Instructions
(a) In the text on radical social work, translate this sentence into Spanish: "The text provided a theoretical underpinning for the pool cue."
(b) Answer these questions from the text on radical social work:
(i) Who spoke of "frozen children"?
(ii) Who wrote the chapter "Radical Residential Child Care: Trojan horse or non-runner?"
(iii) Who sang that love and marriage go together like a horse and carriage?

Document segment
────────────────────
Social work is an activity, but it is also a thinking one which is informed by theory and research and which does not take place in a moral or social vacuum. Working in residential social work I struggled to make sense of the psychotherapeutic models of explanation dominant at the time. Dockar-Drysdale spoke of ‘frozen children’, which perhaps made sense in the therapeutic setting of the Mulberry Bush but made less sense on a large industrial estate where children could be frozen through poverty as well as emotional development. We are more than our work and at the time like many men on the political left I was struggling with the challenges feminism made to Marxist thought. The notion that ‘the personal is political’ was much discussed and it was in this context that I came across radical social work. For me it wasn’t the seminal text by Bailey and Brake that had most impact but rather their second text and in particular a chapter by Phil Lee and David Pithers Radical Residential Child Care: Trojan horse or non-runner? These days I would probably disagree with quite a lot of what is written there but that isn’t the point. What was so exciting was the application of political ideas to the work I was actually undertaking and an attempt to develop a theoretical understanding of that work which resonated with the lives of service users. The text provided a theoretical underpinning for the pool cue. To extend the metaphor it was the rest which allowed difficult balls to be reached. Radical social work shone and faded but for me the ideas still resonate in critical social work texts, still provide a challenge to bureaucratic management systems, still provide a challenge to apprenticeship models of social work education and Roy Bailey still sings radical songs.

Love and Marriage go together like a horse and carriage sang Frank Sinatra but feminism taught us the error of that line. A pool cue and a radical social work text however – for me they will always go together.

One thought on “Cue / Radical Social Work”
────────────────────
Data extracts

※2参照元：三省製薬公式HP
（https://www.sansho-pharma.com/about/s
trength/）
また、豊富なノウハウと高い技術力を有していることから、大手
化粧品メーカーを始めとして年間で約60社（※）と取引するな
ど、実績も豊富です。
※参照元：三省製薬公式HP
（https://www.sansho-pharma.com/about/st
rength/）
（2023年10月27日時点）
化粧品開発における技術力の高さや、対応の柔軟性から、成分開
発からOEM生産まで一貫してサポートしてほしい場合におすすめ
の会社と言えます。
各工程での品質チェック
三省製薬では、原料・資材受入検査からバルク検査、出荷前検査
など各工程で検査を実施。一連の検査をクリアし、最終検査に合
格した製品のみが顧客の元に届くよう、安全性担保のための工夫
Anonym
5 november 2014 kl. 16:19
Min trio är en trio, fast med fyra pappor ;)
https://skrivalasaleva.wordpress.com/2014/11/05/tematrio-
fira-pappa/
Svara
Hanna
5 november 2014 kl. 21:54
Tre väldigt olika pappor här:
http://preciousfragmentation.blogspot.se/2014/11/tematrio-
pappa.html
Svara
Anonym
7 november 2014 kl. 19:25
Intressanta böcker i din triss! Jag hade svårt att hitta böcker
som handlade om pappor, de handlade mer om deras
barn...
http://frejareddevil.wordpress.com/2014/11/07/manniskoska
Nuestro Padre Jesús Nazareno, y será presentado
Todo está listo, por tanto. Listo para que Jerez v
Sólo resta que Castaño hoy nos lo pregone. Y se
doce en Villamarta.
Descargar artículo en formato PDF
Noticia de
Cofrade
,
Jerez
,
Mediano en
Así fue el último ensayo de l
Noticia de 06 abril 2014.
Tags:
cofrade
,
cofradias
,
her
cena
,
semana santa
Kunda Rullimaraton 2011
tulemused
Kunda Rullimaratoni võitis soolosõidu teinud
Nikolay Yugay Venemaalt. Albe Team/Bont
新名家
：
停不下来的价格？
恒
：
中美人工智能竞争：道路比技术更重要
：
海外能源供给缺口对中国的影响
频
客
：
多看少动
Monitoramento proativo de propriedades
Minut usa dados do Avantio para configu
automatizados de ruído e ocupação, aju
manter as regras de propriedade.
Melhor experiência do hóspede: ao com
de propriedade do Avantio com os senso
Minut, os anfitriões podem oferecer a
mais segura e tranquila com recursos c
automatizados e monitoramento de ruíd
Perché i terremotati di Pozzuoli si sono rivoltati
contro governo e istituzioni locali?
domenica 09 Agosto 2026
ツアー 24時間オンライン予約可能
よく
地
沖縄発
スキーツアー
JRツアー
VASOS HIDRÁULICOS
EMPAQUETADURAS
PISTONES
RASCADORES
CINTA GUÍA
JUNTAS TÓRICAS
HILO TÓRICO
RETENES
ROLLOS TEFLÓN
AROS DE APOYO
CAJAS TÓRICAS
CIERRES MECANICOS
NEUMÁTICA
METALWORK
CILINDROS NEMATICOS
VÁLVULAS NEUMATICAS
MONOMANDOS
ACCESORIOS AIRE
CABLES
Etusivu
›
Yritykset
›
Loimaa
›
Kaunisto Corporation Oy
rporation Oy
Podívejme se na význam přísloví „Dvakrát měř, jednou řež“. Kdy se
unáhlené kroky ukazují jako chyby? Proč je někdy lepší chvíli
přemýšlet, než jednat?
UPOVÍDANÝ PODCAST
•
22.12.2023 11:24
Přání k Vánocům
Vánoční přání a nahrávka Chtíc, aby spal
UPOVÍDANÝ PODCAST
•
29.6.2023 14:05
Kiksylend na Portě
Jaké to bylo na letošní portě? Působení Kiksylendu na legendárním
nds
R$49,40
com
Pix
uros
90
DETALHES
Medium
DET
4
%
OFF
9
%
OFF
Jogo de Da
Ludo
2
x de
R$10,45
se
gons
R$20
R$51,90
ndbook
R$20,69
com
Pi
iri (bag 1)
────────────────────
Results in order
(a) El texto proporcionó una base teórica para el taco de billar.

(b)
(i) Dockar-Drysdale
(ii) Phil Lee and David Pithers
(iii) Frank Sinatra